- AKP hükümetleriyle geçen yıllar milletimizin verdiği büyük siyasal desteğin karşısında, hak ettiklerini bir türlü alamadıkları, ümit ettikleri kalkınmaya ulaşamadıkları derin hayal kırıklıklarıyla geçmiştir. Bugüne kadar yaşadıklarımızın tecrübesi önümüzdeki dönemde de AKP’nin yapacaklarını değilse bile yapamayacaklarının ne olacağı ortaya konmuştur.
- Bu hükümetle gelecekte daha onurlu ilişkiler, daha fazla kardeşlik, daha fazla kucaklaşma olmayacaktır. Toplum bu gerçeği görmeye başlamış, sahte kahramanlıkların, senaryoların geleceğe kurduğu tuzakların farkına varmış, kadroları sorgulamaya başlamıştır. Geleneksel Türk siyasetinin şablonları, iktidara talip olanın gelecek zamanı, iktidarda olanın gelenin geçmişini konuşulmaktadır.
- Başbakan ve ekibinin son aylarda, sürekli olarak geçmişin konuşulduğu, başarısızlıklara mazeret bulunması, sıkışıldığı yerde ise hakarete başvurduğu ucuz demokrasi çarkıdır.
- Bize göre anayasalara iktidarların sıkıştığı yerde, çözümlerin tıkandığı anda, demokrasiyi kurtarma misyonu yüklemek abartılıdır. Bu konuda 2002 yılında bir şey söylemiştim.
- Öyle bir bakış açısı, özellikle iki bakımdan yanlıştır. İlk olarak herhangi bir kuralla manzumesini, herhangi bir ülkenin tek başına kurtarıcısı olması mümkün değildir.
- Anayasalara seçim yada siyasi partiler kanununa böyle bir rol yüklemenin en büyük zararı demokrasinin kendisi görmektedir.
- Anayasalar kutsal metinler değildir. yaşayan ve gelişen dinamik süreçlere, çağın ve insanlığın değişimine göre, anayasaların da değişmesi doğaldır. Anayasalar değişebilirler. Özellikle anayasa tartışmaları, doğduğu ilk günden bu yana yapılmaktadır. Geçen 5 çeyrek asırlık dönemde, 5 anayasa yapılmış ve bir çok kez anayasa değişiklikleri gerçekleşmiştir.

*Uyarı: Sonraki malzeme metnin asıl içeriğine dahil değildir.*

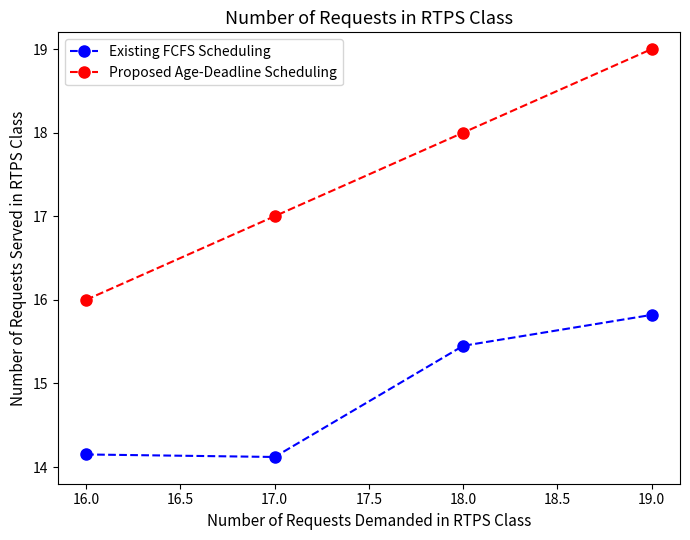

The Existing FCFS Scheduling series shows 14.2 at 16.0. True or false?

True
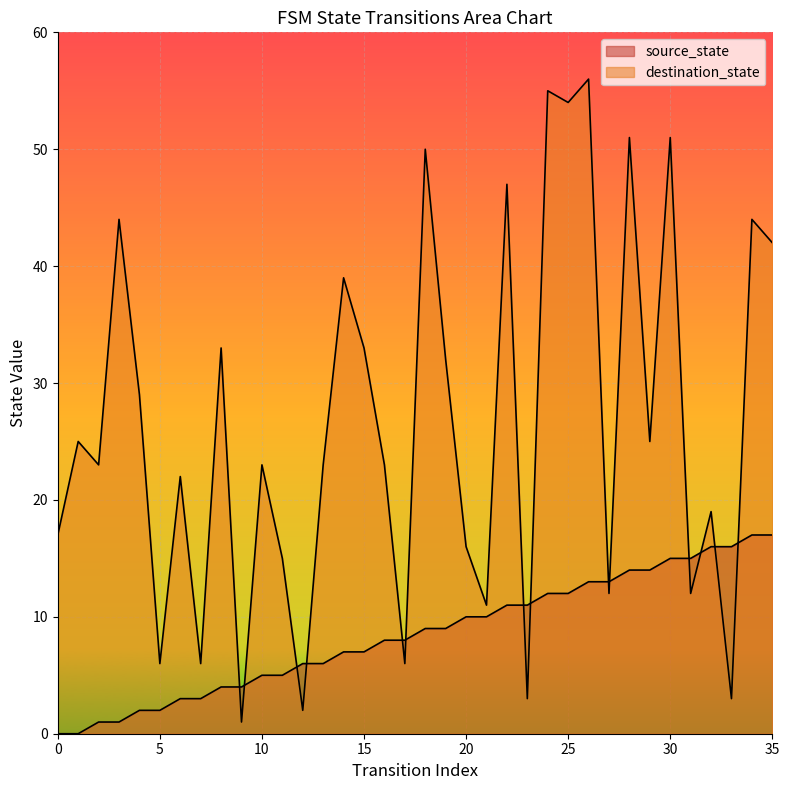

What is the maximum value shown in the chart?

56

- Ben burada Türk anayasa tarihine girecek değilim. Partimizin anayasa değişiklikleriyle ilgili görüşleri bellidir. Anayasa tartışmalarının yaşandığı dönemde 2 Ekim 2007 tarihli grup konuşmasında ayrıntılarla vardır. Bizi bir arada tutan temel değerler, tarihten bu yana şekillenmiştir.
- MHP, etkin devlet, hukuk devleti, demokratik devlet, sosyal devlet ve laik devlet temel anlayışı içerisinde şeffaf katılımcı, hesap verme zorunluluğunu esas alan, düzenleyici denetleyici yol gösterici, gerektiğinde koruyucu ve kollayıcı, değişimi sürekli kılan bir idari yapı ön görmektedir.
- Bu kapsamda anayasa değişiklerini demokrasinin gelişmesi çerçevesinde ele almaktadır. Ancak bunlara karşılık, yasal zeminini zenginleştirmenin yanında ona hayat verecek seviyeli siyaset kültürünü geliştirmek için çaba sarf etmektedir.
- Türkiye’de demokratikleşmeye sürekli vurgu yapanların, yaşama kültürünü hiç önemsememeleri tam bir paradokstur. Siyaset eğer ince rekabetten uzaklaşır ve bölünme üzerine kurgulanırsa bu toplumda kaos yaratır. Bugün karşımızdaki tehlikenin adı budur ve AKP’de bu açmaza sürüklenmiştir.
- AKP’nin geride kalan yıllardan bugüne gelen uzlaşmaz tavırlarına, başına buyruk siyaset anlayışına, tehditkar üslubuna, özürlü demokrasi algısına, bölücü terörle girdiği sıcak ilişkilere, yıkıcı projelerine, uluslar arası dayatmalara karşı teslimiyetine, baktığımız zaman hükümetin hazırlığını yaptığı anayasa değişikliğine güven duymamız mümkün değildir. Yapılması gereken maddeler kamuoyuna açıklandığı zaman partimiz de inceleyip görüşünü açıklayacaktır.